Problems to work on:
**a)** In the greyhound speed article, what top speed can Greyhounds reach?
**b)** Write the next part of the greyhound speed article, picking up after its last sentence.

Document excerpt:

········

Written by: Kit Copson

Last Updated on May 20, 2024 by Dogster Team

greyhound running outside

How Fast Can Greyhounds Run? Facts & Animal Comparison

Greyhounds are well-known for their speed, but seeing how fast they are can be surprising. As the world’s fastest canines, Greyhounds can reach speeds of up to 72 km/h, equivalent to 45 mph, making them much faster than mere humans. However, other animals can beat Greyhounds in a long-distance sprint.

In this post, we’ll explain why Greyhounds can run so fast and examine how they compare to humans and other animals in terms of speed.

Why Are Greyhounds So Fast?

Greyhounds are so fast because of their anatomy and what they were bred for. These graceful dogs are sighthounds that were initially bred to track down and outrun their prey, which accounts partially for why they’re so adept at running. In addition to their history as hunting dogs, Greyhounds are simply built for speed.

Their hearts are huge, which allows for better circulation and, therefore, better-oxygenated muscles to help them withstand running at such high speeds. The Greyhound also has long legs, a graceful yet athletic and muscular build, lean muscles, a strong yet flexible spine, a short and fine coat, and a double suspension gait (also known as “double suspension rotary gallop”).

A greyhound and a dog are walking with a man in the park
Image Credit: Rebecca Scholz, Pixabay

Greyhound Speed Comparison

Though Greyhounds are the world’s fastest dogs, they’re built to run medium rather than long distances. For this reason, other canines can beat the Greyhound in an endurance race, including Siberian Huskies, Alaskan Malamutes, and horses.

········

Collected data entries:
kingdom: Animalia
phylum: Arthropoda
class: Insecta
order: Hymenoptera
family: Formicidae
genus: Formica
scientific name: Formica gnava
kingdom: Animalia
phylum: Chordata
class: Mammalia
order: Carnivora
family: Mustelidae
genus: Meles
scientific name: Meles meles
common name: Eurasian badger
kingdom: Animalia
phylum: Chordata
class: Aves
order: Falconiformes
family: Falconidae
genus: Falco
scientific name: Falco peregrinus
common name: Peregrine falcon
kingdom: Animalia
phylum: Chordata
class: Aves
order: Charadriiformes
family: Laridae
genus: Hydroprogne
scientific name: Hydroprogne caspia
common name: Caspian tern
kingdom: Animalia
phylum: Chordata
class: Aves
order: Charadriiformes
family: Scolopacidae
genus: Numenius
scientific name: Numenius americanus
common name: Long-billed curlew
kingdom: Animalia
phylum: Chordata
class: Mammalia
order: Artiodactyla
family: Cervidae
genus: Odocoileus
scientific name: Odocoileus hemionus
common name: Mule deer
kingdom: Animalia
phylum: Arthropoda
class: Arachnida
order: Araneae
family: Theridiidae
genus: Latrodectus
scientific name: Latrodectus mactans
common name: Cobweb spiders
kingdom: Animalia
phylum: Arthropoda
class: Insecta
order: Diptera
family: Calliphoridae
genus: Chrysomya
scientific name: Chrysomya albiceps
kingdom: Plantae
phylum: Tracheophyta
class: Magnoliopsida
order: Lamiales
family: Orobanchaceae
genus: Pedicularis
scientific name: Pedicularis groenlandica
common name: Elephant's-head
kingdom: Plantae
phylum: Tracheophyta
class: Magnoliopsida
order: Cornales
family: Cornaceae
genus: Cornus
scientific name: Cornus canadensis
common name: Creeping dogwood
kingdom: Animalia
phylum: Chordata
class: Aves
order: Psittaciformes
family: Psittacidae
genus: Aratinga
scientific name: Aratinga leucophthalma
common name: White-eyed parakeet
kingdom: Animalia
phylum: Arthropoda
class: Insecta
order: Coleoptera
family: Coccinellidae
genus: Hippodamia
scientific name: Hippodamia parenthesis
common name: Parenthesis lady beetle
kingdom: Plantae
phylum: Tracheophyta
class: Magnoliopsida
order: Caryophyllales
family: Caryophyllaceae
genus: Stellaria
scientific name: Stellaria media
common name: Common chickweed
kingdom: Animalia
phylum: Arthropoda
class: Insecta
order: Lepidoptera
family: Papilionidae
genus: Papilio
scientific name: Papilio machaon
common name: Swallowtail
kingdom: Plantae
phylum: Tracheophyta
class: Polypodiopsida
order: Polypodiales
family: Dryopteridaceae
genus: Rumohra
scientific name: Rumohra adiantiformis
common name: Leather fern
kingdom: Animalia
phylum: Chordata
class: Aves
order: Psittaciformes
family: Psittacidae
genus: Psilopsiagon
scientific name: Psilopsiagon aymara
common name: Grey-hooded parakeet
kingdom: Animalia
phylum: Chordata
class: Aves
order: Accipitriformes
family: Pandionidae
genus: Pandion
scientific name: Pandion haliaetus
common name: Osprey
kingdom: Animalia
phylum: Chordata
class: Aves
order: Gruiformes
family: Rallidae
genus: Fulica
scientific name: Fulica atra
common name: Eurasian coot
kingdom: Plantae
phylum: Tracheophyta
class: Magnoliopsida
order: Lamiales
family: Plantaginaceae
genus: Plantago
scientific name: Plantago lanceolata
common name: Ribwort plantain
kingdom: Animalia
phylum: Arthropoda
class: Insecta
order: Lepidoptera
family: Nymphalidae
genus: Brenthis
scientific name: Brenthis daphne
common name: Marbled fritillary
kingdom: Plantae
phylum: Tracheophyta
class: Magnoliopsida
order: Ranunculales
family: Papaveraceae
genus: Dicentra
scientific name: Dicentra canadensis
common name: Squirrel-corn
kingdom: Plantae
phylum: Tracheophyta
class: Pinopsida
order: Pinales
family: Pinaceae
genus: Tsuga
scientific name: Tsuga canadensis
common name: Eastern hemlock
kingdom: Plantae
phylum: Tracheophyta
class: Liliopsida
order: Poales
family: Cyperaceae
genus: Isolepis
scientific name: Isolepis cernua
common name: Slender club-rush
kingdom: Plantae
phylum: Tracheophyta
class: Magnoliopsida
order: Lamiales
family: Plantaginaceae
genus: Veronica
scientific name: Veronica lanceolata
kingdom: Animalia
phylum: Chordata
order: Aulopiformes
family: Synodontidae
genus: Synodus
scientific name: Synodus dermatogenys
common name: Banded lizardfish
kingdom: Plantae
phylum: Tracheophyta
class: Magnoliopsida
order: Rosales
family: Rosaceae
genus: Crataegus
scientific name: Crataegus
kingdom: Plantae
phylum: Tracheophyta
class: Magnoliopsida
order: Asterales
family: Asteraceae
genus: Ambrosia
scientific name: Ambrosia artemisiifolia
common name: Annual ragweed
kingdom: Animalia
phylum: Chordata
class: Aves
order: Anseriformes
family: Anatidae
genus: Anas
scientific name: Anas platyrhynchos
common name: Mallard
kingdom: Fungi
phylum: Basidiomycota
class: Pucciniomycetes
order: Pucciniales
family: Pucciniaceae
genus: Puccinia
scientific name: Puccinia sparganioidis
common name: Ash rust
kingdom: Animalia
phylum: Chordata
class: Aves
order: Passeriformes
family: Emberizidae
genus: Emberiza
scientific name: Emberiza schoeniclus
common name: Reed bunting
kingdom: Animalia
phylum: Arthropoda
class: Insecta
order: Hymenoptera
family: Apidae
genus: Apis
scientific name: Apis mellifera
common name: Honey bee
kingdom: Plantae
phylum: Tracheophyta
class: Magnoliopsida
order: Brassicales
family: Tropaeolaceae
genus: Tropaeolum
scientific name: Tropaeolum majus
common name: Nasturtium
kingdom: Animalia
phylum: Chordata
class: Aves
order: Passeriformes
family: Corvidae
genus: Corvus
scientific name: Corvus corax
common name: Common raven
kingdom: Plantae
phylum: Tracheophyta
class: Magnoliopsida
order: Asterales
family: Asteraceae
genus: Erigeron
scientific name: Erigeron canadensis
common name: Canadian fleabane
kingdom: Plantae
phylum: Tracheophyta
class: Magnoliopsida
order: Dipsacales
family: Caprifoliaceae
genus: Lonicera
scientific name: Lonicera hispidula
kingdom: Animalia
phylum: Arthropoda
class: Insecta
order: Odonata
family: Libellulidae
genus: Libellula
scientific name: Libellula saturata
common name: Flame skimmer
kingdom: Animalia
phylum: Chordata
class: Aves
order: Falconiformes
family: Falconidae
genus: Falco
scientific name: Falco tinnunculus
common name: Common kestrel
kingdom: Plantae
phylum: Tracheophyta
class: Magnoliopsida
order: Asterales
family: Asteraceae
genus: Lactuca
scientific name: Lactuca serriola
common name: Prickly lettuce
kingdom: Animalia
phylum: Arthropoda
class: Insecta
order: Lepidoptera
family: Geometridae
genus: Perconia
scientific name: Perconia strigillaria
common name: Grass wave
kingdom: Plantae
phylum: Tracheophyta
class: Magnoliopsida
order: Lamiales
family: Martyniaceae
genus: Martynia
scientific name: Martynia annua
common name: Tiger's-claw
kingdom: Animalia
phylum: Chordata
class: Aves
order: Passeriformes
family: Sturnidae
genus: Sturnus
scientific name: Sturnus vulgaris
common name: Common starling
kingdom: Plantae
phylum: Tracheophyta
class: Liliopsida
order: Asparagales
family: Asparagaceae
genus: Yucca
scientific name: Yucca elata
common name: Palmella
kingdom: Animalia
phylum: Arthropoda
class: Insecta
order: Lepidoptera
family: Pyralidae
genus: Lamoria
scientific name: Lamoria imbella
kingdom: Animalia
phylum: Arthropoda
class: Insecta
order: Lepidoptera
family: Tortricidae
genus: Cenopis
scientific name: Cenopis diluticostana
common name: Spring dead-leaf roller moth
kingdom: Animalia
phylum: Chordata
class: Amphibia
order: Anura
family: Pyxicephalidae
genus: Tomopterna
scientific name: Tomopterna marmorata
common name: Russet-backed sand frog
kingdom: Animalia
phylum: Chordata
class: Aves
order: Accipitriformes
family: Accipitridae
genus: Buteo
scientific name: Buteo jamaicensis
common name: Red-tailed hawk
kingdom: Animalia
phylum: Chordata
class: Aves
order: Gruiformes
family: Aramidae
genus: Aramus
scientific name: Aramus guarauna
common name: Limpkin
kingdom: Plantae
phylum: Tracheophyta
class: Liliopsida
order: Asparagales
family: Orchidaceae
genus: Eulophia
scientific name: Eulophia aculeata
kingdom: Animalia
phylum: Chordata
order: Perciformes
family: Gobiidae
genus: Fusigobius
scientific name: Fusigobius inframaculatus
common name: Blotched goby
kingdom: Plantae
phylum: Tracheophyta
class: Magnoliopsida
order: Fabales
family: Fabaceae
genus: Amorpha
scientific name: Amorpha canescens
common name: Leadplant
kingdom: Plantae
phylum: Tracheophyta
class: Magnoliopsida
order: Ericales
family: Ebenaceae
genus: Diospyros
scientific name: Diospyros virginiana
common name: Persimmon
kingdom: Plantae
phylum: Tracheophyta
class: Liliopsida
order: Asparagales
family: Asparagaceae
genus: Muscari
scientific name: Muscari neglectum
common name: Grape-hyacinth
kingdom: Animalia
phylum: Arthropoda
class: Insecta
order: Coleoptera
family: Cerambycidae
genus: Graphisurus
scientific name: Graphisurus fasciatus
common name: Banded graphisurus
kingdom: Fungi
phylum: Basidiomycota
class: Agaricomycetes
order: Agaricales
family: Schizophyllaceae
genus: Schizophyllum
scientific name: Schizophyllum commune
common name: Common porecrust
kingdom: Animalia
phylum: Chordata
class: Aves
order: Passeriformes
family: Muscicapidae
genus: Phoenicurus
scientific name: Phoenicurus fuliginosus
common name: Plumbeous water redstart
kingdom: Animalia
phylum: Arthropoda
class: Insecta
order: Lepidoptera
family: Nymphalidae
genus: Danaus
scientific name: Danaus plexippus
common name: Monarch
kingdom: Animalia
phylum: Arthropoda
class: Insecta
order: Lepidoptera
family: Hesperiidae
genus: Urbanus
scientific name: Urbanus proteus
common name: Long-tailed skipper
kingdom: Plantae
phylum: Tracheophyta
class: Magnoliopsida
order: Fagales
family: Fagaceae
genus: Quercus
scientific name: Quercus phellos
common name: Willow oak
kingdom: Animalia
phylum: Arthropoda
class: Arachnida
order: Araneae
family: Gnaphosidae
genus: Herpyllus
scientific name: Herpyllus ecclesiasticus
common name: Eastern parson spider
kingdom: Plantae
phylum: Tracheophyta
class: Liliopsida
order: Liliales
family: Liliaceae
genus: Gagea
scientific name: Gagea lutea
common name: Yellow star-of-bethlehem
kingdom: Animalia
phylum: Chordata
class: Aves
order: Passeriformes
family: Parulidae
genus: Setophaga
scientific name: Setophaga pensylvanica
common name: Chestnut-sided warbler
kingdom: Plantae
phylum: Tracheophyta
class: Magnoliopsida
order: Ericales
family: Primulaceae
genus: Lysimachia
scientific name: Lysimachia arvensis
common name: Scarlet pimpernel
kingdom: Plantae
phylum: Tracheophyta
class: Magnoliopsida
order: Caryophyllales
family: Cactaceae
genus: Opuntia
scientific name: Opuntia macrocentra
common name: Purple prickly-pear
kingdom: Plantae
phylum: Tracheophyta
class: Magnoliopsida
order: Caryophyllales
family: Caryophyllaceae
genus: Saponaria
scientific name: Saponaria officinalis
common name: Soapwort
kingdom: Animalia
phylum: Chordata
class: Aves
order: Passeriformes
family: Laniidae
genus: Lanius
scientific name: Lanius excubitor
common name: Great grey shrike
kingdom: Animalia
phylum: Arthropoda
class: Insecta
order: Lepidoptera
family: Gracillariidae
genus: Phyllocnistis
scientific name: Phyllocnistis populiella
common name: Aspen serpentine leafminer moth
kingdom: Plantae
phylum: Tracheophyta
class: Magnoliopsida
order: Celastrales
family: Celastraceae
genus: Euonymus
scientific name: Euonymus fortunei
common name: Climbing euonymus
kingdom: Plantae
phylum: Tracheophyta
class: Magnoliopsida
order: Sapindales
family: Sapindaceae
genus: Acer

········

Task answers:
**a)** Up to 72 km/h, or 45 mph.

**b)**
Though Greyhounds may initially run ahead of these animals due to their ability to reach high speeds incredibly quickly, Huskies, Malamutes, and horses are better suited to long-distance running than Greyhounds.

If you’re curious how the Greyhound matches up against the cheetah—the fastest land animal—the cheetah can reach higher speeds of up to 120 km/h (75 mph) and would certainly win against a Greyhound in a sprint. However, cheetahs can only sustain their top speed for around 30 seconds, so in a long-distance race, a Greyhound would triumph against a cheetah.

If we compare Greyhounds with humans, Usain Bolt’s record time in a 100-meter race was 9.58 seconds, and his top speed was 22.9 miles per hour (36 km/h). It takes a Greyhound just 5.33 seconds to run 100 meters.

Now, let’s look at how Greyhounds compare with other land animals regarding speed. The table below shows the top speeds each animal can reach.

Animal Top speed
Greyhound 72 km/h (44mph)
Cheetah 120 km/h (75mph)
Springbok 88 km/h (55mph)
Lion 81 km/h (50mph)
Ostrich 70 km/h (43mph)
Domestic cat 48 km/h (30mph)
Grizzly bear 56 km/h (38mph)

greyhound running
Image Credit: Herbert Aust, Pixabay

Is Greyhound Racing Cruel?

Yes. There are a host of animal welfare issues linked to the Greyhound racing industry. According to the RSPCA, Greyhound racing is dangerous because many Greyhounds suffer injuries caused by being forced to run at such high speeds around oval tracks. In some cases, the injuries result in the dog being euthanized.

As the RSPCA also notes, data from the Greyhound Board of Great Britain (GBGB) shows that hundreds of Greyhounds died due to Greyhound racing between 2018 and 2022. Moreover, the data shows that over 22,000 injuries were recorded. This speaks volumes about how unethical and dangerous Greyhound racing is for the dogs involved.

In addition, the RSPCA draws attention to the fact that some racing dogs are kept in inadequate living conditions and fed substandard food.

greyhound standing on grass
Image Credit: nonmisvegliate, Pixabay

Summing Up

To recap, Greyhounds are medium-distance runners that can reach up to 72 km/h (45 mph). Because of their ability to reach their top speeds quickly, greyhounds are the world’s fastest dogs, but they’re not the best endurance runners. Siberian Huskies and Alaskan Malamutes are better long-distance runners, so they come out on top in an endurance race.